### Selected passage
She said the Rabbi is very friendly and helpful.

I've had a lot of experience getting along with all kinds of people.

David: (After reading the reports of Jewish visits)


I can clear up some misconceptions I inferred from what I read.

About the biggie -- that "Messianic Jews" is not an oxymoron, you have already heard.

(Note from Chuck - Someone had said as much in the Messianic meeting – that often Jews did not consider the Messianics to be Jews, but Christians pretending to be Jews.) It was a Jewish woman visiting from the
Holy Land, with a thick accent, so the comment brought some laughter. Later her husband, a Rabbi, spoke. She also said, “We are Jews – who believe the promised Messiah has come.” )


The shawl is called a Tallit.  It's worn differently in Orthodox practice than in
others.  The Orthodox Tallit will be much less narrow, and will be worn draped over
more of your upper body, with its middle hanging down your back.

To see what I mean, take a very large bath towel.  Grasp it by the two corners on
its long edge and hold it up behind your head, hanging down behind you.  Settle the
long edge over the back of your neck and pull the corners you are holding around to
in front of you.  Now, slide your hands down the short edges on each side of you
until you come to the middle of each.  Fold those shorter edges up onto your
shoulders.  There should now be two corners hanging down in front of you about to
where your nipples are, and two more behind you but in the same relative position.

### Task goal
Pick up the passage about Jewish visits and the Tallit after its last sentence and keep writing it. The lines after this point aren't needed.

### Data extract
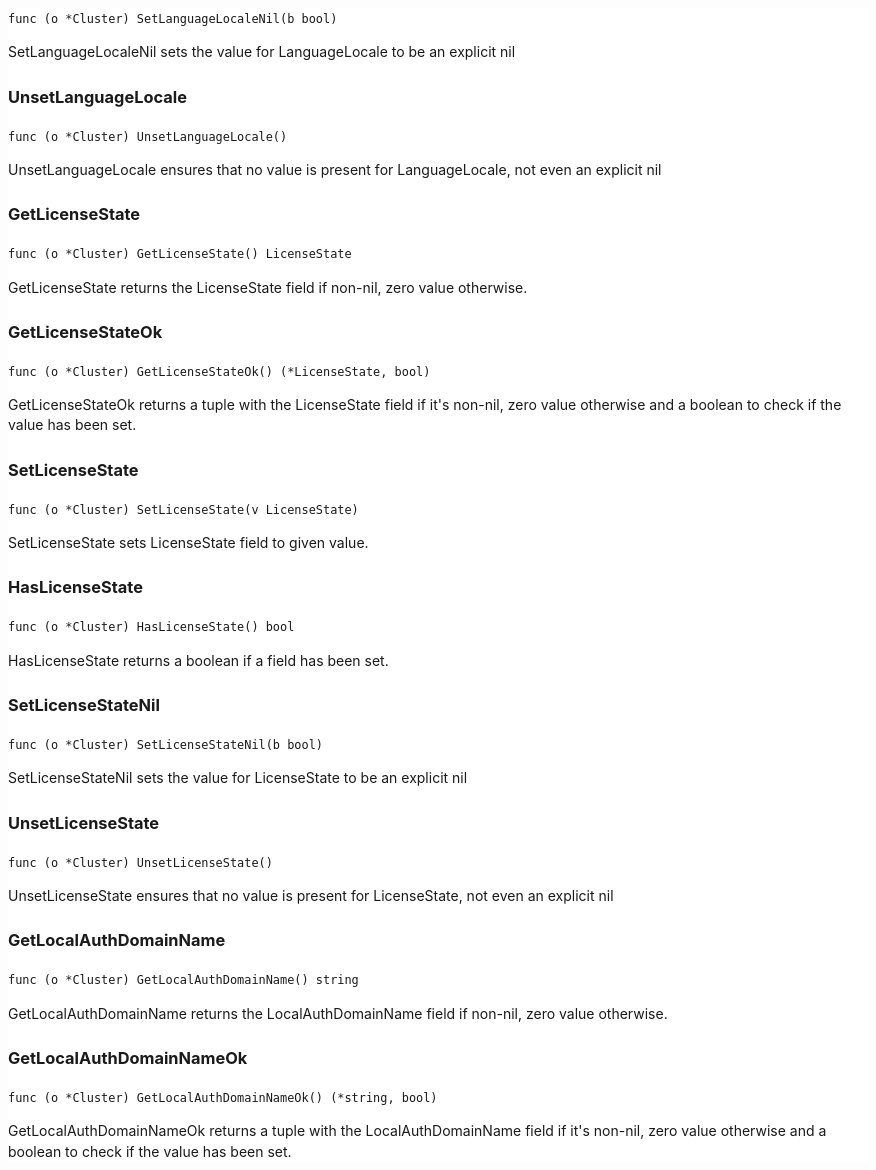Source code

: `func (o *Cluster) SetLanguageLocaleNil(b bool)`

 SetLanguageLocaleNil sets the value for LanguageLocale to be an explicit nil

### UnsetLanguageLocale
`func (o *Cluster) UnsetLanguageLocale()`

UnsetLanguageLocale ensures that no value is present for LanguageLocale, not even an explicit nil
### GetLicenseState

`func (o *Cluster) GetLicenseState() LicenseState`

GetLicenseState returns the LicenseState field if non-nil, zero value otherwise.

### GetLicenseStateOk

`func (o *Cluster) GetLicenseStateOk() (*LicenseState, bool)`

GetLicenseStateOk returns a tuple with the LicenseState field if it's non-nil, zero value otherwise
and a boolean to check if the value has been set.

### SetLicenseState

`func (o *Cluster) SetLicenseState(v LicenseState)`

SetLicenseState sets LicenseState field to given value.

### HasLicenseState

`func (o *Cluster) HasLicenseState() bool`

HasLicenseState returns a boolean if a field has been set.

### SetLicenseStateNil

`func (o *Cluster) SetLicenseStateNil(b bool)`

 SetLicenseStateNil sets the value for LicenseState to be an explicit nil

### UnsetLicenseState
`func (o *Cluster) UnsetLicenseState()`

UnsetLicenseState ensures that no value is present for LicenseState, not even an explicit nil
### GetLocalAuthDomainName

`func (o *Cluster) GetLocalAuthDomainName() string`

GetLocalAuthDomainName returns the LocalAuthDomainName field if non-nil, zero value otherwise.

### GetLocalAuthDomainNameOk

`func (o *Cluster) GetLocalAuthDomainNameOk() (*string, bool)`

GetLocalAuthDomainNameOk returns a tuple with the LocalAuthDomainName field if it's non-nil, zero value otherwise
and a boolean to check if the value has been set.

### Answer section
When presented with an Orthodox Tallit, you will notice that one long edge of the
rectangle is ornamented with at least a satin band, possibly more.  That satin band
should end up over your neck and facing out.

The "golf bag" in which the Torah is cased before & after being read is not the
  The Ark is the "cupboard" in which the whole thing is kept.

The Hebrew text you reproduced graphically is a biographical sketch of an Israeli
children's author.  The transliteration you reproduced is, unfortunately, nonsense.
  It is not any sort of recognizable Hebrew.  Hebrew would, for one thing, never
have so many very long words in sequence.  80% or so of Hebrew words are one or two



Wow - thanks for all that information - I'm putting it in the header above the next visit report.

The Hebrew text I put in the report was just some I found on the net - to show what the letters look like - I didn't know what it said, of course. You saw that it was a children's book text - you read Hebrew?

The "transliteration" was included in hymn books, etc - on one side - with the Hebrew on the other. As I understood it, it was just to help people "pronounce" the Hebrew words. Some were reading the Hebrew directly - others read the transliteration - and then all sound the "same," sort of. I noticed that the transliteration sometimes had pronunciations that included several Hebrew words in a single string – probably to move as the music did.

I heard them say they were going to remove the Torah from the
Ark - and made obviously the wrong assumption. The cabinet makes more sense. It's fun to have these corrections.

Another friend wrote:


If you’re going to attend with the Orthodox, I hope to hell you are circumcised, my friend. 




Wo!  Surely they don’t check that – do they ???


PROBABLY not ;) 


David again:

One  more thing I keep forgetting to mention.  Most Ashkenazic congregations have a custom that men only wear a Tallit after they are married.  That's why you were asked that at the Conservative one.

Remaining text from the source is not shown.